*Data supplied*.
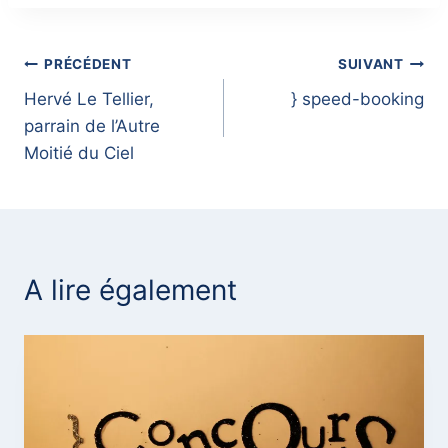
Navigation
PRÉCÉDENT
SUIVANT
Hervé Le Tellier,
} speed-booking
de
parrain de l’Autre
l’article
Moitié du Ciel
A lire également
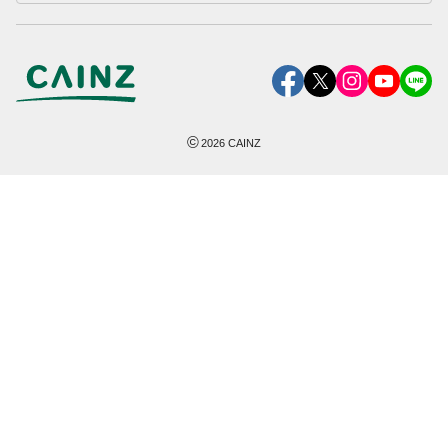
©
2026
CAINZ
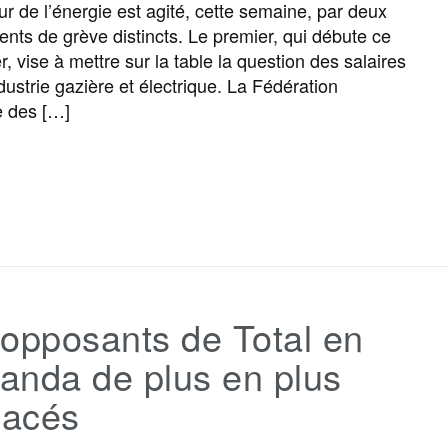
ur de l’énergie est agité, cette semaine, par deux
o
r
e
a
e
ts de grève distincts. Le premier, qui débute ce
r, vise à mettre sur la table la question des salaires
k
m
r
dustrie gazière et électrique. La Fédération
e des […]
F
T
E
M
T
P
a
w
m
e
e
a
c
i
a
s
l
r
opposants de Total en
e
t
i
s
e
t
anda de plus en plus
b
t
l
a
g
a
acés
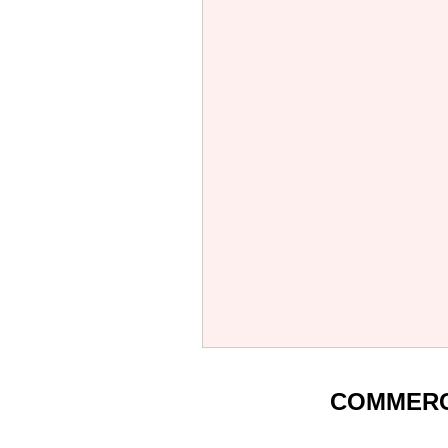
COMMERC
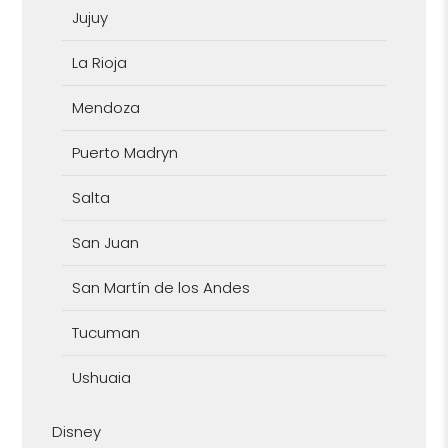
Jujuy
La Rioja
Mendoza
Puerto Madryn
Salta
San Juan
San Martín de los Andes
Tucuman
Ushuaia
Disney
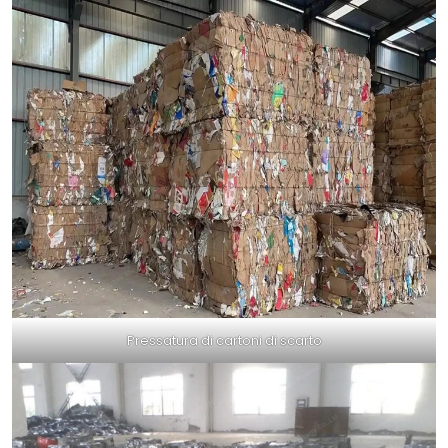
Pressatura di cartoni di scarto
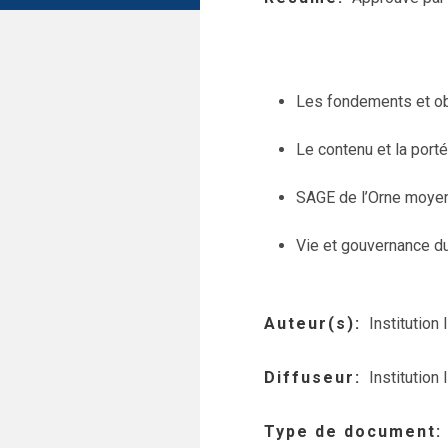
Les fondements et ob
Le contenu et la port
SAGE de l’Orne moye
Vie et gouvernance 
Auteur(s)
Institution
Diffuseur
Institution
Type de document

*Exercise objective*. Starting at the line with "r, vise à mettre", transcribe the listing above exactly through its last line. No picture belongs in the transcription.

*Output below*.
r, vise à mettre sur la table la question des salaires
k
m
r
dustrie gazière et électrique. La Fédération
e des […]
F
T
E
M
T
P
a
w
m
e
e
a
c
i
a
s
l
r
opposants de Total en
e
t
i
s
e
t
anda de plus en plus
b
t
l
a
g
a
acés
COMMERC
Jujuy
La Rioja
Mendoza
Puerto Madryn
Salta
San Juan
San Martín de los Andes
Tucuman
Ushuaia
Disney
Pressatura di cartoni di scarto
Les fondements et ob
Le contenu et la port
SAGE de l’Orne moye
Vie et gouvernance 
Auteur(s)
Institution
Diffuseur
Institution
Type de document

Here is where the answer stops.